The shooting spree is the latest in a series of high-profile attacks as the Taliban and allied fighters step up a campaign of violence before national elections on April 5.
It comes on the heels of an uptick in bombings and shootings targeting foreigners in Kabul, something that had been relatively rare. Earlier this month, a Swedish journalist was shot on the street execution-style, and a Lebanese restaurant popular with foreigners was attacked by a suicide bomber and gunmen in January.
The attacks show the Taliban are following through on their threat to use violence to disrupt next month's elections. The presidential vote will be the first democratic transfer of power since the 2001 U.S.-led invasion that ousted the Islamic militant movement. President Hamid Karzai is constitutionally barred from seeking a third term.

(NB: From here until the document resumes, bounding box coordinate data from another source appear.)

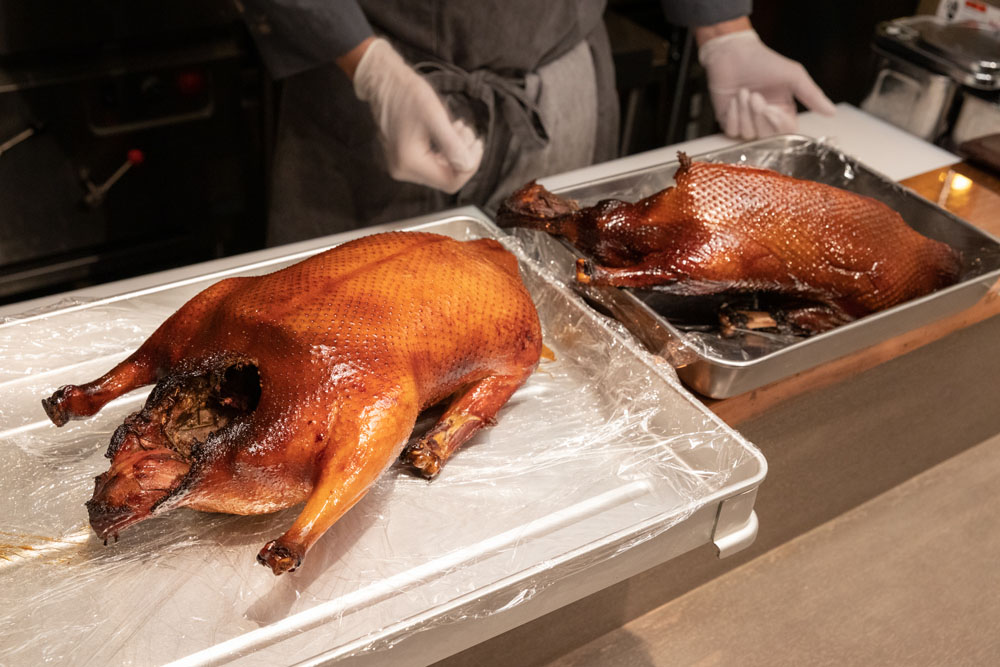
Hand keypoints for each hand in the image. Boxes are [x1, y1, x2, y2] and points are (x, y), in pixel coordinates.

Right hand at [351, 38, 482, 192]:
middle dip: (463, 156)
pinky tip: (450, 131)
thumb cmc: (406, 92)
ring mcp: (402, 166)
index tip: (477, 143)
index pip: (450, 181)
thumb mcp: (434, 115)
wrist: (383, 81)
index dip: (469, 166)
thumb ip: (451, 143)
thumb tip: (468, 165)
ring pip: (441, 171)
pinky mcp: (404, 159)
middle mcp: (403, 170)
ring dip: (456, 152)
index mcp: (409, 162)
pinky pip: (433, 164)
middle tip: (467, 129)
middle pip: (446, 178)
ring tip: (458, 126)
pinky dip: (446, 151)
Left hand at [697, 24, 834, 139]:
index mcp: (784, 112)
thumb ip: (812, 96)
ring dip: (744, 112)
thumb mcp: (793, 76)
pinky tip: (733, 100)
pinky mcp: (730, 122)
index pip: (787, 132)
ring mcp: (748, 122)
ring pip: (749, 134)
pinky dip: (733, 115)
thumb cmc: (765, 62)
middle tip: (755, 96)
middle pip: (767, 137)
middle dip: (759, 116)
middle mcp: (766, 120)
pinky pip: (733, 131)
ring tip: (744, 92)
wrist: (734, 54)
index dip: (777, 124)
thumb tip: (832, 113)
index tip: (770, 108)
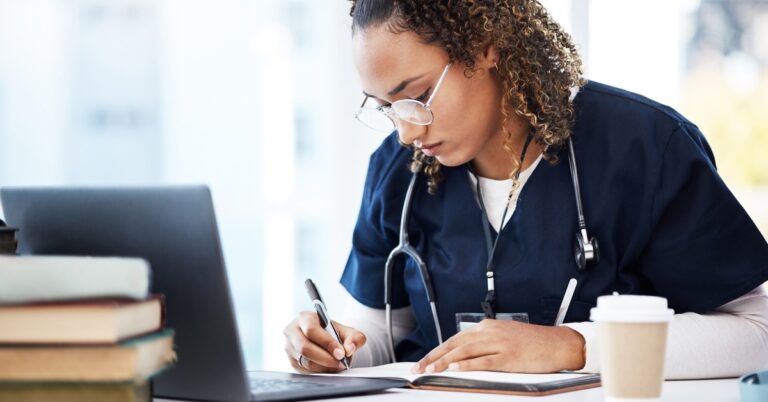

Taliban spokesman Zabihullah Mujahid said the group claimed responsibility for the hotel attack, saying it shows that "our people, if they decide to attack any place, they can do it."
The restaurant in the Serena Hotel was packed with Afghans celebrating the eve of the Persian New Year, Nowruz, as well as foreigners who frequent the hotel.
Interior Ministry spokesman Sediq Sediqqi said most of the civilians were killed when two of the attackers walked into the restaurant and began shooting, while the others were shot to death as the gunmen made their way through the hotel. Police killed all four attackers after a three-hour standoff, with shooting resounding through the cordoned-off streets outside.
He said the four foreigners killed were from Canada, New Zealand, Pakistan and India, but the New Zealand and Pakistani foreign ministries denied any of their citizens were among the dead. The New Zealand Ministry of Foreign Affairs and Trade said in a statement that a woman from New Zealand was in the Serena at the time of the attack but was unharmed. Islamabad said no Pakistani nationals were killed.
Afghan authorities have released a series of conflicting statements since the attack began Thursday night, citing the chaos and the need to focus on protecting hotel guests.
The attackers reached the hotel at 8:30 p.m., evading security checks by hiding small pistols and ammunition in their socks and the soles of their shoes, Sediqqi said.
Afghan authorities initially said only two security guards had been wounded and the assault began at 6 p.m. but later changed their account.
The attackers appeared to be about 18 years old, and all were killed, Sediqqi said at a press conference, displaying photos of the small pistols and ammunition the attackers used and shoes in which they hid their weapons.
In other violence, an explosion struck a Nowruz ceremony, killing three people in the southern province of Kandahar on Friday.
Police spokesman Zia Durani said fighters threw an explosives-packed bottle that blew up when it landed, which he called a new tactic.
Those killed included the head of the provincial media center and two policemen, Durani said, adding that seven other people were wounded.